── Data extract ──
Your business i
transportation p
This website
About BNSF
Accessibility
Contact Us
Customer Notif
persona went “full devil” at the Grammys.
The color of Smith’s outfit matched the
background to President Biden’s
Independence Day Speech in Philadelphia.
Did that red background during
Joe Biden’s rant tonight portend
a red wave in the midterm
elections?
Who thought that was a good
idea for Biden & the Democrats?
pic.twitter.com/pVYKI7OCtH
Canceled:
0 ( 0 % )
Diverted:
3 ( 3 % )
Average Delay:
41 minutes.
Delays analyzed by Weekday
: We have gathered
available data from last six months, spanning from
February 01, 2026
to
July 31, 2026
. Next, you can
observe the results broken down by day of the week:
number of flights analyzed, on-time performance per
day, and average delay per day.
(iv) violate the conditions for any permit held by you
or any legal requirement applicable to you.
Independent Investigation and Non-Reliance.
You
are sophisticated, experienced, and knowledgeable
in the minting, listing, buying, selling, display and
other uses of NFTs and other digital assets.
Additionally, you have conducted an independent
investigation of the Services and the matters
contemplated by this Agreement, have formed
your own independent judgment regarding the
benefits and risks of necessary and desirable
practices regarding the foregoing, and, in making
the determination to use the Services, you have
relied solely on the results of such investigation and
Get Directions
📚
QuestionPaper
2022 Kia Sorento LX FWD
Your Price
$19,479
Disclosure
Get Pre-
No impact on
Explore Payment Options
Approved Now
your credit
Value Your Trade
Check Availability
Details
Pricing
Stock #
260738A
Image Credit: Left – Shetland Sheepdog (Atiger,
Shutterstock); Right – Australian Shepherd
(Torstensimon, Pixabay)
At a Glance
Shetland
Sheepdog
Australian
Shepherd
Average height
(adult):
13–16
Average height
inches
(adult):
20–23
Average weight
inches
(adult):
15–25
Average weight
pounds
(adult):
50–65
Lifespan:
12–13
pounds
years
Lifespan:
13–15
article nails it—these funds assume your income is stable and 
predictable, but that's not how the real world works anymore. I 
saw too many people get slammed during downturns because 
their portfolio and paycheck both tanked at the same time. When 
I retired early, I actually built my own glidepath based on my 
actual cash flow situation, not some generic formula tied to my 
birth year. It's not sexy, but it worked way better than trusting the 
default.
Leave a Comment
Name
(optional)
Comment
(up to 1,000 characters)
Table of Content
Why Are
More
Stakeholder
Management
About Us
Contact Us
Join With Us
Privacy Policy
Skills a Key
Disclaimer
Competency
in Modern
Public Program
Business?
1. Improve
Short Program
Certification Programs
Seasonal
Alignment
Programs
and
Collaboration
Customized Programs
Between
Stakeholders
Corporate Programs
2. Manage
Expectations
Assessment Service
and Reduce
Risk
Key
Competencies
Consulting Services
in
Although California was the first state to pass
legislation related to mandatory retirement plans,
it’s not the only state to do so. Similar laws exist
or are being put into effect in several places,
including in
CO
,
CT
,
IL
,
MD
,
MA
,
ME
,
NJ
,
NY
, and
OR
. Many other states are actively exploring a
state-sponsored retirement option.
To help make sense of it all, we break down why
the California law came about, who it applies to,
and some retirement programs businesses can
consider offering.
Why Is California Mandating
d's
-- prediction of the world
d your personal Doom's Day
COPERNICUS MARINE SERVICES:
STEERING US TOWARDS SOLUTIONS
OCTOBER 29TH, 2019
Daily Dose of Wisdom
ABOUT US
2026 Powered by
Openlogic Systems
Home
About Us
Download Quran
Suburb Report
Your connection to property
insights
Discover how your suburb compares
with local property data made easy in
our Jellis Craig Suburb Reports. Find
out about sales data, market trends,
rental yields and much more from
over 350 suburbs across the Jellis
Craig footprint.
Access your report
───
▶ **Brief**: Please transcribe the entries above exactly as written.

▶ **Result**:
Your business i
transportation p
This website
About BNSF
Accessibility
Contact Us
Customer Notif
persona went “full devil” at the Grammys.
The color of Smith’s outfit matched the
background to President Biden’s
Independence Day Speech in Philadelphia.
Did that red background during
Joe Biden’s rant tonight portend
a red wave in the midterm
elections?
Who thought that was a good
idea for Biden & the Democrats?
pic.twitter.com/pVYKI7OCtH
Canceled:
0 ( 0 % )
Diverted:
3 ( 3 % )
Average Delay:
41 minutes.
Delays analyzed by Weekday
: We have gathered
available data from last six months, spanning from
February 01, 2026
to
July 31, 2026
. Next, you can
observe the results broken down by day of the week:
number of flights analyzed, on-time performance per
day, and average delay per day.
(iv) violate the conditions for any permit held by you
or any legal requirement applicable to you.
Independent Investigation and Non-Reliance.
You
are sophisticated, experienced, and knowledgeable
in the minting, listing, buying, selling, display and
other uses of NFTs and other digital assets.
Additionally, you have conducted an independent
investigation of the Services and the matters
contemplated by this Agreement, have formed
your own independent judgment regarding the
benefits and risks of necessary and desirable
practices regarding the foregoing, and, in making
the determination to use the Services, you have
relied solely on the results of such investigation and
Get Directions
📚
QuestionPaper
2022 Kia Sorento LX FWD
Your Price
$19,479
Disclosure
Get Pre-
No impact on
Explore Payment Options
Approved Now
your credit
Value Your Trade
Check Availability
Details
Pricing
Stock #
260738A
Image Credit: Left – Shetland Sheepdog (Atiger,
Shutterstock); Right – Australian Shepherd
(Torstensimon, Pixabay)
At a Glance
Shetland
Sheepdog
Australian
Shepherd
Average height
(adult):
13–16
Average height
inches
(adult):
20–23
Average weight
inches
(adult):
15–25
Average weight
pounds
(adult):
50–65
Lifespan:
12–13
pounds
years
Lifespan:
13–15
article nails it—these funds assume your income is stable and 
predictable, but that's not how the real world works anymore. I 
saw too many people get slammed during downturns because 
their portfolio and paycheck both tanked at the same time. When 
I retired early, I actually built my own glidepath based on my 
actual cash flow situation, not some generic formula tied to my 
birth year. It's not sexy, but it worked way better than trusting the 
default.
Leave a Comment
Name
(optional)
Comment
(up to 1,000 characters)
Table of Content
Why Are
More
Stakeholder
Management
About Us
Contact Us
Join With Us
Privacy Policy
Skills a Key
Disclaimer
Competency
in Modern
Public Program
Business?
1. Improve
Short Program
Certification Programs
Seasonal
Alignment
Programs
and
Collaboration
Customized Programs
Between
Stakeholders
Corporate Programs
2. Manage
Expectations
Assessment Service
and Reduce
Risk
Key
Competencies
Consulting Services
in
Although California was the first state to pass
legislation related to mandatory retirement plans,
it’s not the only state to do so. Similar laws exist
or are being put into effect in several places,
including in
CO
,
CT
,
IL
,
MD
,
MA
,
ME
,
NJ
,
NY
, and
OR
. Many other states are actively exploring a
state-sponsored retirement option.
To help make sense of it all, we break down why
the California law came about, who it applies to,
and some retirement programs businesses can
consider offering.
Why Is California Mandating
d's
-- prediction of the world
d your personal Doom's Day
COPERNICUS MARINE SERVICES:
STEERING US TOWARDS SOLUTIONS
OCTOBER 29TH, 2019
Daily Dose of Wisdom
ABOUT US
2026 Powered by
Openlogic Systems
Home
About Us
Download Quran
Suburb Report
Your connection to property
insights
Discover how your suburb compares
with local property data made easy in
our Jellis Craig Suburb Reports. Find
out about sales data, market trends,
rental yields and much more from
over 350 suburbs across the Jellis
Craig footprint.
Access your report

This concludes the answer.